> **Problem to work on**:
For every line in the entries that contains "Voici", show the whole line.

> **Records**:
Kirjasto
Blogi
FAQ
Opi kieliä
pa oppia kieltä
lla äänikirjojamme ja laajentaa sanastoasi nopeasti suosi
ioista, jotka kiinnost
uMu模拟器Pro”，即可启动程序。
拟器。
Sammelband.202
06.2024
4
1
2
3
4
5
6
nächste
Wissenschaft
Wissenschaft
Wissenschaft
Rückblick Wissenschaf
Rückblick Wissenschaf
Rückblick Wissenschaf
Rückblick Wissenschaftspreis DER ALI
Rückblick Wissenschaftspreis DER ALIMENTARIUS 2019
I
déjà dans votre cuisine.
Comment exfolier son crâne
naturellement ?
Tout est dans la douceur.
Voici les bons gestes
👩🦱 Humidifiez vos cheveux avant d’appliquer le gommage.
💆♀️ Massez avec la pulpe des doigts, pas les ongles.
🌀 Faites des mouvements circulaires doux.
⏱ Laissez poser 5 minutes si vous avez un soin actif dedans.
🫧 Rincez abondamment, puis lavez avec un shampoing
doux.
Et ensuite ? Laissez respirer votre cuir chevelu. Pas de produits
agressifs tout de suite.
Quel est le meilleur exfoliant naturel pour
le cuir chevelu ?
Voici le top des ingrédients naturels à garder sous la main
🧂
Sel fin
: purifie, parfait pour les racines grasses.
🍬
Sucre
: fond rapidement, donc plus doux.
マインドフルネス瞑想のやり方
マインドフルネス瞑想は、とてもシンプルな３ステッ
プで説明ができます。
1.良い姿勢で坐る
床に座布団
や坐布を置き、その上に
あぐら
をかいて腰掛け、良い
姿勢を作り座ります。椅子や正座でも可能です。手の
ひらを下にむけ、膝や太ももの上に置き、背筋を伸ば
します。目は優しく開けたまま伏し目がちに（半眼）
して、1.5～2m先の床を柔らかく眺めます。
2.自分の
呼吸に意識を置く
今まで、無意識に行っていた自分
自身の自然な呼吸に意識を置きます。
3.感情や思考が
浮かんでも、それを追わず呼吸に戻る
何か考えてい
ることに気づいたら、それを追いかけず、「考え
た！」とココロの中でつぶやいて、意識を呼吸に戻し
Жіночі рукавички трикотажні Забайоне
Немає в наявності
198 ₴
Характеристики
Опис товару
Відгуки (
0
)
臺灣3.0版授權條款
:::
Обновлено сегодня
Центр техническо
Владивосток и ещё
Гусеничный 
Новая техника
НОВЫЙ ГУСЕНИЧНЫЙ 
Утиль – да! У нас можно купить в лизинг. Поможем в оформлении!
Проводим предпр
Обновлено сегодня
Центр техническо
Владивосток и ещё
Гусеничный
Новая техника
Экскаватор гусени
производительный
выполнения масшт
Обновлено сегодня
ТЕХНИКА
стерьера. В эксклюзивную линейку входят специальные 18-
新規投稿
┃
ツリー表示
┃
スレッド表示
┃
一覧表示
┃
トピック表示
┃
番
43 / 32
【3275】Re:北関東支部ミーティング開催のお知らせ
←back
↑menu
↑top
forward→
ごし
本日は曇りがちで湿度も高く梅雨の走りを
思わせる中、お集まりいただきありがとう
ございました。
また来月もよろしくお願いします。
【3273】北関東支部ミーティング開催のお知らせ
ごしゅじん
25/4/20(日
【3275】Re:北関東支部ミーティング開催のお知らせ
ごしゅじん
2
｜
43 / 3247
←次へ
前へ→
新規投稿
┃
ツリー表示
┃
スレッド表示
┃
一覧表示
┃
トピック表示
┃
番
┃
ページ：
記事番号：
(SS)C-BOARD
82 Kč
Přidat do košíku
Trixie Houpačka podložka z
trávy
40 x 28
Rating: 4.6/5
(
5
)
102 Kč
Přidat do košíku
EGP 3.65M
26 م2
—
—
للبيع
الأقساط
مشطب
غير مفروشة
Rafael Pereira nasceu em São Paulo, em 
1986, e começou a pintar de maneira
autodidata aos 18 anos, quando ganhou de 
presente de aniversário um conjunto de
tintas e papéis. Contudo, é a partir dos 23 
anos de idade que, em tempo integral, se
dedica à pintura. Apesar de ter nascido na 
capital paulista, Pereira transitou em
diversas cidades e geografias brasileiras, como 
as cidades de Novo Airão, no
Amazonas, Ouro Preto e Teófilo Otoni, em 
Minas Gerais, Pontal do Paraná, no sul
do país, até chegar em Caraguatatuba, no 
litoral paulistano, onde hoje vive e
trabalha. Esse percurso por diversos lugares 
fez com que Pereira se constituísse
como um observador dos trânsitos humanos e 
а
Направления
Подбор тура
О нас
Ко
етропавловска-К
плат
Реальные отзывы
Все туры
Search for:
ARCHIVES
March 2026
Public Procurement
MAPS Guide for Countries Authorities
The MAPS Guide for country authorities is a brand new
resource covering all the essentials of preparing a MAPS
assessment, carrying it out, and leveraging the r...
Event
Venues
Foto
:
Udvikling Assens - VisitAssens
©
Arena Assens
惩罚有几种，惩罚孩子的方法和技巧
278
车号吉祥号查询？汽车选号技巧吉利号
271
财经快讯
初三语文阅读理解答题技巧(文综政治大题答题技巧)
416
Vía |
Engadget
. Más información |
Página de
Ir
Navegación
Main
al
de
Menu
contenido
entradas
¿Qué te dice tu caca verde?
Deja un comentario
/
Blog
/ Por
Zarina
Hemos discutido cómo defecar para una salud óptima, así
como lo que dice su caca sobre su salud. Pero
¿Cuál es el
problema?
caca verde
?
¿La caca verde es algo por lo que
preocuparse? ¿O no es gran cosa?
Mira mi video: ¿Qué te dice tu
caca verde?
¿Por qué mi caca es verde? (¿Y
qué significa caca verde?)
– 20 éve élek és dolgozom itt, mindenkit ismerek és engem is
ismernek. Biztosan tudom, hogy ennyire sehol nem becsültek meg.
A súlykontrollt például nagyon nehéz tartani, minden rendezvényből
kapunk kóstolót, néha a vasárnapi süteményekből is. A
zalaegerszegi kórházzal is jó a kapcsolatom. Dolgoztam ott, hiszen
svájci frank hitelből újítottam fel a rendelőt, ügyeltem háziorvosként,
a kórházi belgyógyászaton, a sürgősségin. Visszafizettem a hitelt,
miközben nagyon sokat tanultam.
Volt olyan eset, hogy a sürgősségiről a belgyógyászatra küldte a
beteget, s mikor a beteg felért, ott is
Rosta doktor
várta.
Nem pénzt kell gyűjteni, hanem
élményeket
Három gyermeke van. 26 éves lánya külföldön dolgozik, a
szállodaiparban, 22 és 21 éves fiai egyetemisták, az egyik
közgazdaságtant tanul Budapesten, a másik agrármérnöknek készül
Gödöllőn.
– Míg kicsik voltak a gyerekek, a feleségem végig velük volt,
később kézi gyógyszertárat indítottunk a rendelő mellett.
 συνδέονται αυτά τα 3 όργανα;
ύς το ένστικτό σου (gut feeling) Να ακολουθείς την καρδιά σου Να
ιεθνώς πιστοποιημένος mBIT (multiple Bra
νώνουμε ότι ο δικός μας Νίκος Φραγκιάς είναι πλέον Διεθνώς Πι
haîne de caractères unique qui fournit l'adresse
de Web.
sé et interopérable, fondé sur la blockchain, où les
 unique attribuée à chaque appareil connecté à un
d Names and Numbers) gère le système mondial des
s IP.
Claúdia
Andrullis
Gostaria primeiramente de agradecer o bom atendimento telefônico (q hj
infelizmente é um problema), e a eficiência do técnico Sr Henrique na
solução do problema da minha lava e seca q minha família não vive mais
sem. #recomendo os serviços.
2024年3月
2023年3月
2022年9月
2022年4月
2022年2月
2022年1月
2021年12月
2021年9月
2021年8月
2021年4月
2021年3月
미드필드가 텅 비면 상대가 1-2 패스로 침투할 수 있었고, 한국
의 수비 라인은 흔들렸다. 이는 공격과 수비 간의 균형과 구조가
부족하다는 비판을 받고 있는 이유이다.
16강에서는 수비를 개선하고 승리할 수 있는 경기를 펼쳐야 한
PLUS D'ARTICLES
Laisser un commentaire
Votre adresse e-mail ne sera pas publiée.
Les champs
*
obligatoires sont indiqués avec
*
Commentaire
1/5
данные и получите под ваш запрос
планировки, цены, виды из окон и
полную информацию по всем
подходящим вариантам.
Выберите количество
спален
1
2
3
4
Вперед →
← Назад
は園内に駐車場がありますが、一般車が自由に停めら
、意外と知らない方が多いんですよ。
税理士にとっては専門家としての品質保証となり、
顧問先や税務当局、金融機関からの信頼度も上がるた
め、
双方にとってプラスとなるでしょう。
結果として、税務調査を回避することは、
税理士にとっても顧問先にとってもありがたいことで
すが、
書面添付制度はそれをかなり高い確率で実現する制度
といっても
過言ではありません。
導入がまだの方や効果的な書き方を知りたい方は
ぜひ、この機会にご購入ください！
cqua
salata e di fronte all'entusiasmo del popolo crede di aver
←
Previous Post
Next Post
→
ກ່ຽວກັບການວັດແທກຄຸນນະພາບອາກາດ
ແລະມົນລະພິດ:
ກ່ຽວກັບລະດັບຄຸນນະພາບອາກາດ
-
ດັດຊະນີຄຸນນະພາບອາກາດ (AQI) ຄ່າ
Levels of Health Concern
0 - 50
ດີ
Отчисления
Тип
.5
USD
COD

> **Solution to this problem**:
Voici les bons gestes
Voici le top des ingrédients naturels à garder sous la main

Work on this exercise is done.